What is the difference between a Routed and a Relayed Session? What is the difference between a Routed and a Relayed Session?

What is the difference between a Routed and a Relayed Session?

Maria Scieranska

Question

What are the differences between the types of sessions you can create with the Vonage Video API?

Applies To

  • Vonage Video API
  • Relayed Sessions
  • Routed Sessions
  • Media Streams

Answer

You can create two types of Vonage Video API sessions: Relayed, which are peer-to-peer, and Routed, which go through Vonage's media server.

Though there are only two types of sessions, there are three different ways that media streams can be sent:

  1. Relayed (Peer-to-Peer) sessions in which the audio and video streams are sent between the users directly.
  2. Relayed (Peer-to-Peer) sessions in which the audio and video streams are sent through Vonage's Relay Servers due to an inability to connect directly to their peer. This happens because one or both the users are located behind a firewall.
  3. Routed sessions are explicitly routed through Vonage's Media Servers. This provides a number of features such as archiving, reduced upload bandwidth in group calls, and Audio-Only Fallback.

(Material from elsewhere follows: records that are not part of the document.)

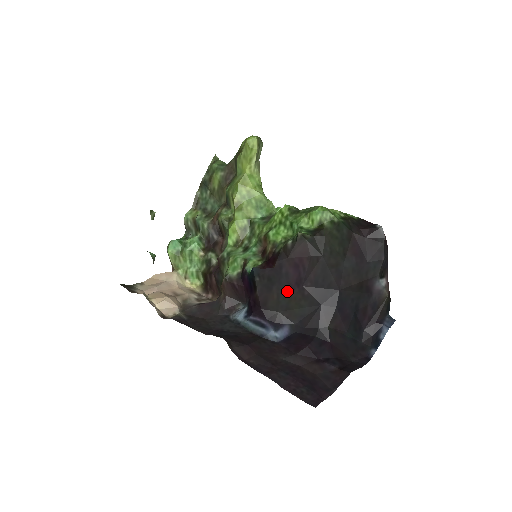
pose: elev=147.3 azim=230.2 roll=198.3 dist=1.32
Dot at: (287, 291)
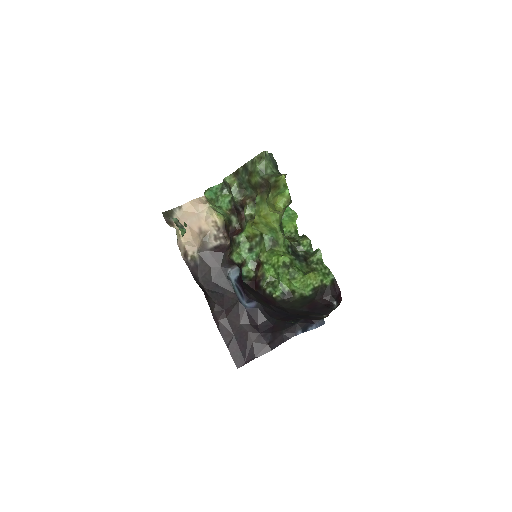
Dot at: (260, 298)
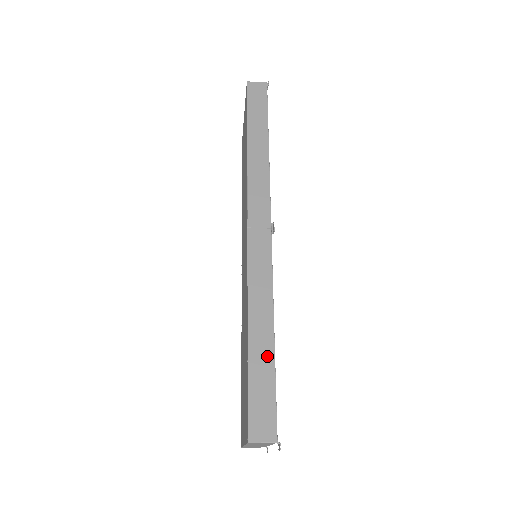
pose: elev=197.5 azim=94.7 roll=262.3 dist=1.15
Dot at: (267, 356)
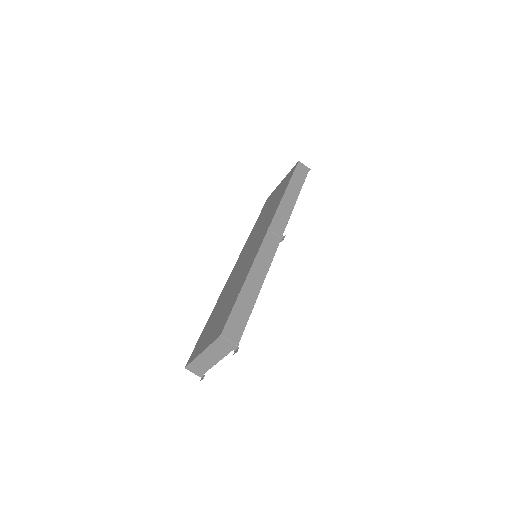
Dot at: (251, 299)
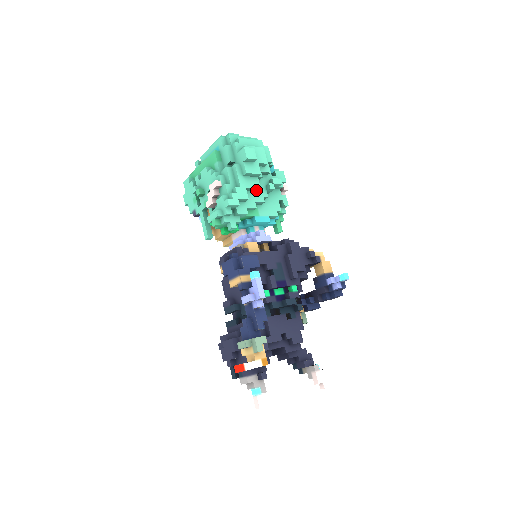
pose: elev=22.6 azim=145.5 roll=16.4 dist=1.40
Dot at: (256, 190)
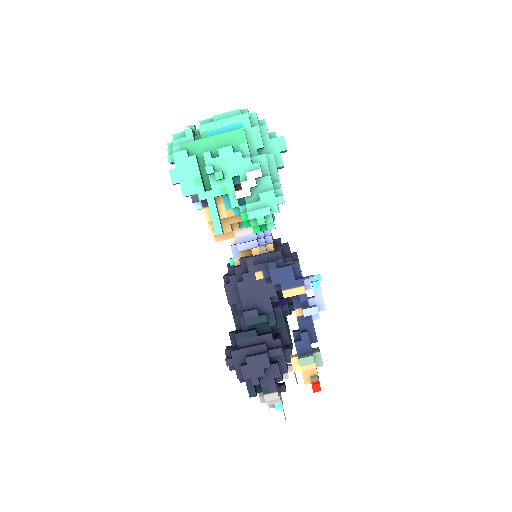
Dot at: occluded
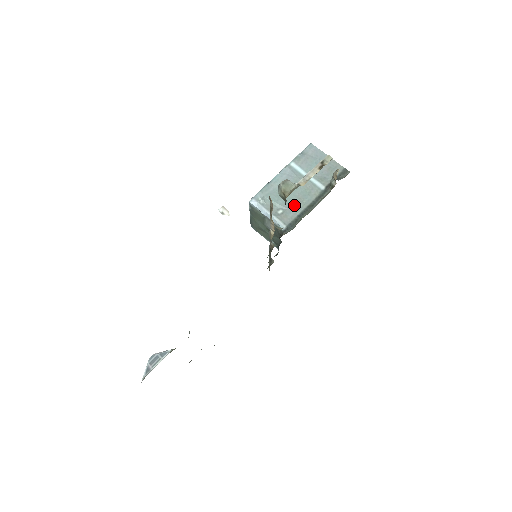
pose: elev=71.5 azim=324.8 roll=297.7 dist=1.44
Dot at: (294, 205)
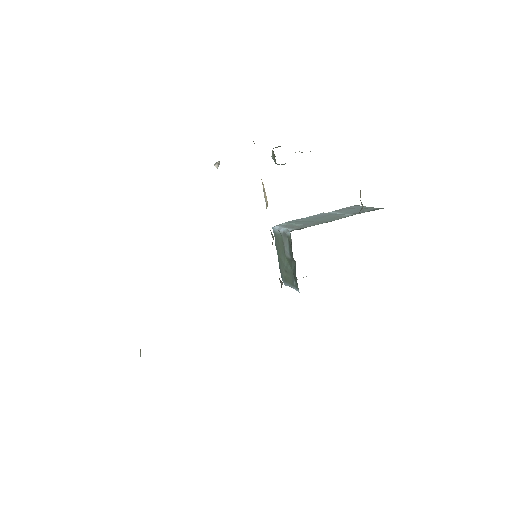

Advantages and Limitations of Each Media Stream

Relayed Sessions

Advantages

  • Relayed sessions are ideal for 1:1 calls and provide the best performance in these cases.
  • A Relayed session offers the benefit of reduced latency. By having end users directly connect to each other, there are fewer network hops.

Limitations

  • Relayed sessions are not recommended for multi-party calls due to increased network usage in these scenarios.
  • The downside of using a Relayed stream is that you will not be able to take advantage of various rich features that Vonage's Media Servers provide such as archiving, Audio-Only Fallback, as well as reducing upload bandwidth for group calls.

Routed Sessions

Advantages

  • Reduced upload bandwidth - If a publisher is streaming to multiple subscribers (multi-party), they send just one stream to the Media Server. The Media Server replicates the stream and sends it to all subscribers. This reduces publisher upload bandwidth usage.
  • Archiving - Archiving is possible only if a session is routed because it is the Media Server that records the stream. Relayed (peer-to-peer) sessions cannot be archived.
  • Audio-Only Fallback - If the Media Server detects that there are bandwidth limitations on a Subscriber's network, then it automatically switches the subscriber to an Audio-Only mode.

Limitations

  • The only small drawback of using a Routed stream is that there might be some limted latency added versus connecting directly to a peer. In most cases, however, the latency difference will be negligible and it shouldn't be noticeable for video chat scenarios. In certain low-bandwidth situations it can be a factor but this is offset by additional features such as Audio-Only Fallback (described above) that actually help keep users connected and streaming in low bandwidth scenarios.